Il governo ha presentato la nuova manovra economica da 47 miliardi di euro. Gran parte dei suoi effetti si sentiranno nel biennio 2013 - 2014, dopo cioè le prossime elezioni politiche. Mi pare chiaro che chi vincerà avrà davanti a sé due anni di decisioni già prese... dall'attuale governo. Già questo, da solo, dovrebbe chiarire qual è lo stato di salute della democrazia nel nostro Paese. Pensate solo per un attimo cosa avrebbe detto Berlusconi a ruoli invertiti.
Ma entriamo nel merito della questione. I dettagli della manovra non li conosciamo ancora, ma è già evidente lo spirito con cui nasce: tagli allo Stato, a pensioni e sanità (con la precedente manovra era toccato a scuola, ricerca e università stringere la cinghia), tagli agli enti locali (un bersaglio già noto), nessuna risorsa per sostenere il sistema economico e uscire dalla crisi.
Nulla di nuovo, mi pare, rispetto al passato: come al solito, dal governo, arriva una ricetta che non risolve la malattia.Si continua a pensare che solo riducendo la spesa pubblica e mortificando il ruolo dello Stato si risolva la crisi.Si tratta di una scelta ideologica di destra che nemmeno gli attuali governi conservatori come la Francia, la Germania e la Gran Bretagna prendono in considerazione.Non a caso, noi per sostenere che non stiamo poi così male prendiamo come riferimento la Grecia!
Mi chiedo: la classe dirigente del nostro Paese si rende conto che questo governo è totalmente incapace di farci uscire dalla crisi?
Spero che tutti i soggetti economici non si rivolgano alle Regioni per chieder quelle risorse che il governo nazionale non ha stanziato, perchè nella manovra si tagliano ancora nuove risorse a Regioni, Province e Comuni.

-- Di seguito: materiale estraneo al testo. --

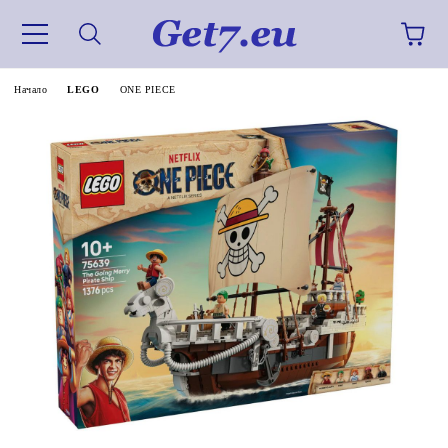
Начало
LEGO
ONE PIECE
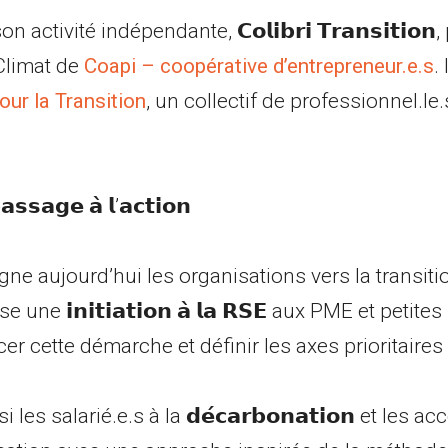
 activité indépendante, 𝗖𝗼𝗹𝗶𝗯𝗿𝗶 𝗧𝗿𝗮𝗻𝘀𝗶𝘁𝗶𝗼𝗻
Climat de
Coapi – coopérative d’entrepreneur.e.s
.
ur la Transition
, un collectif de professionnel.le.
𝗮𝘀𝘀𝗮𝗴𝗲 𝗮̀ 𝗹’𝗮𝗰𝘁𝗶𝗼𝗻
e aujourd’hui les organisations vers la transitio
 une 𝗶𝗻𝗶𝘁𝗶𝗮𝘁𝗶𝗼𝗻 𝗮̀ 𝗹𝗮 𝗥𝗦𝗘 aux PME et petit
r cette démarche et définir les axes prioritaires 
i les salarié.e.s à la 𝗱𝗲́𝗰𝗮𝗿𝗯𝗼𝗻𝗮𝘁𝗶𝗼𝗻 et l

In Toscana ci vogliono costringere ad aumentare l'addizionale Irpef, considerati gli ingenti tagli alla sanità, con il meccanismo perverso che fa poi ricadere su di noi la responsabilità dell'aumento delle tasse.
Altro che federalismo! Dal seminario nazionale che il PD ha organizzato esce con chiarezza la nostra posizione e la strada che dobbiamo percorrere, perchè siamo di fronte al governo nazionale più centralista della storia repubblicana. Questa manovra deve accelerare la nostra discussione a livello regionale: se vogliamo incalzare il governo dimostrandogli che esiste un'alternativa chiara dobbiamo attuare in brevissimo tempo quello che abbiamo detto in questi mesi. E' necessario innanzitutto portare a termine la legge sull'ordinamento locale per aprire un fase di lavoro per migliorare la pubblica amministrazione.
Si deve ridefinire il sistema dei servizi – a partire dal trasporto pubblico fino all'acqua e ai rifiuti - e il rispettivo quadro normativo (che rispetti il mandato emerso dai referendum di giugno) attraverso la razionalizzazione entro un anno delle aziende, che devono essere dotate di piani di investimenti certi. Si devono definire le priorità sul piano infrastrutturale e passare rapidamente alla fase attuativa.
La stessa cosa deve accadere sui progetti di sviluppo integrati, sulle modifiche alle leggi sulla difesa del suolo, sull'urbanistica, sull'imprenditoria giovanile, sulla competitività. Dobbiamo accelerare le nostre decisioni politiche: dotandoci di una nuova legge elettorale, rivedendo la normativa sul trattamento economico dei consiglieri regionali a partire dalla questione vitalizio (nonostante i costi della Regione Toscana siano i più bassi in Italia). A fronte della manovra del governo si deve arrivare ad un nuovo patto sociale: il presidente della Regione, Enrico Rossi, ha lanciato per primo l'allarme perchè dalle prime stime la Toscana rischia di avere 200.000 disoccupati.
Non si tratta di catastrofismo. In questi ultimi giorni abbiamo assistito all'aggravarsi della crisi dei due principali soggetti economici della Toscana nel campo dell'edilizia (Btp e Consorzio Etruria) e il tracollo delle acciaierie di Piombino: questi tre soggetti da soli, con i relativi indotti, coinvolgono oltre 5000 lavoratori. Senza contare cosa succede nelle piccole e medie imprese.Si apre una stagione di grosse difficoltà e di incognite, il PD deve stare in campo e dove è al governo dimostrare che c'è un'alternativa. Deve dire con chiarezza che la responsabilità dei tagli nei servizi è di questo governo! Attenzione a non spostare le responsabilità di questo governo alla Regione! L'anno scorso a fronte di una manovra di 25 miliardi ci sono stati tagli per 320 milioni a livello regionale. Con una manovra da 47 miliardi, potrebbe saltare il 50% del bilancio regionale rispetto al 2009!